Rewrite the rows from the line with "family: Brassicaceae" to the line with "genus: Carex", putting "species name" wherever "scientific name" appears and keeping everything else the same.

§ Dataset excerpts:
-- Start --

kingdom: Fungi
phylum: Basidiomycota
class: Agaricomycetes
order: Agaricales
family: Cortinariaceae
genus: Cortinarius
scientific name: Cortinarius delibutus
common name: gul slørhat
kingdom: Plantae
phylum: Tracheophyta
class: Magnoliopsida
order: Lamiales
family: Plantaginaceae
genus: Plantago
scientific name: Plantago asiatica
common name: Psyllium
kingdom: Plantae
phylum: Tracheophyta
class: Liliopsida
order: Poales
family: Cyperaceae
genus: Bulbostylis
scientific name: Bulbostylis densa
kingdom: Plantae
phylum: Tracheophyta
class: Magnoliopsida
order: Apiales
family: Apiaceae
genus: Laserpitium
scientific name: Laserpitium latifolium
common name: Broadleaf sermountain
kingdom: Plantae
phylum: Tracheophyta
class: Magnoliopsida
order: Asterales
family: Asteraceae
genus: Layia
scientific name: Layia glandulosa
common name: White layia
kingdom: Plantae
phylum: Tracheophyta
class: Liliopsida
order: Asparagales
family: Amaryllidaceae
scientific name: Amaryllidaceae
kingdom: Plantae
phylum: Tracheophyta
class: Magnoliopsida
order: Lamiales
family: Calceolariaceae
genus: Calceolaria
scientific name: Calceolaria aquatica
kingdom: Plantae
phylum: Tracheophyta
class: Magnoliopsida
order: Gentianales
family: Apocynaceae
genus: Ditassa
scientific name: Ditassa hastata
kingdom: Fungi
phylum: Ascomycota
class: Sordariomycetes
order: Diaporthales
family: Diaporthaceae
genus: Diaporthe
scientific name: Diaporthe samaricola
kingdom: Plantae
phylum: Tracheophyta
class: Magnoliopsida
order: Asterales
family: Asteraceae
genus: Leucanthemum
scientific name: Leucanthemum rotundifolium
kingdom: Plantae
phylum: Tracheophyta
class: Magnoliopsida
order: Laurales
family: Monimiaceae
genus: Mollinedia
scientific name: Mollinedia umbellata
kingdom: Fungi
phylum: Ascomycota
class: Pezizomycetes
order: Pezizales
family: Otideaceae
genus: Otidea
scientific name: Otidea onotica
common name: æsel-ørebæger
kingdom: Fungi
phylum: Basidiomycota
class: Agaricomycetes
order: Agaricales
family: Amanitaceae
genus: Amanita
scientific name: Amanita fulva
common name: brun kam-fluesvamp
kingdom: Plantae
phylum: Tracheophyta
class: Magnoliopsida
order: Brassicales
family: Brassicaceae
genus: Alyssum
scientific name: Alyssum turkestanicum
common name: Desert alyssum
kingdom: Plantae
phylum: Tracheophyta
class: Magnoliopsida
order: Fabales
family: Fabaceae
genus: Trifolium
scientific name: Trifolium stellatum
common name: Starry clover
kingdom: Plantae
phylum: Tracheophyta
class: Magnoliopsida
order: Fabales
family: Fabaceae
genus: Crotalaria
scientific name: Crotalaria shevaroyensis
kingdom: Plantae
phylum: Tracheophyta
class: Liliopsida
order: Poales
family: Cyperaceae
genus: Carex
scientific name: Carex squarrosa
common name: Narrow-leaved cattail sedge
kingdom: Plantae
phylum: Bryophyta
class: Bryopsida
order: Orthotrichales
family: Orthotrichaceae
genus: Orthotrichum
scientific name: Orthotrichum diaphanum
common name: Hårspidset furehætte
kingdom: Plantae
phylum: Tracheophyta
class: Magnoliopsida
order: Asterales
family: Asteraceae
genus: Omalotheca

-- End --

§ Final answer:
family: Brassicaceae
genus: Alyssum
species name: Alyssum turkestanicum
common name: Desert alyssum
kingdom: Plantae
phylum: Tracheophyta
class: Magnoliopsida
order: Fabales
family: Fabaceae
genus: Trifolium
species name: Trifolium stellatum
common name: Starry clover
kingdom: Plantae
phylum: Tracheophyta
class: Magnoliopsida
order: Fabales
family: Fabaceae
genus: Crotalaria
species name: Crotalaria shevaroyensis
kingdom: Plantae
phylum: Tracheophyta
class: Liliopsida
order: Poales
family: Cyperaceae
genus: Carex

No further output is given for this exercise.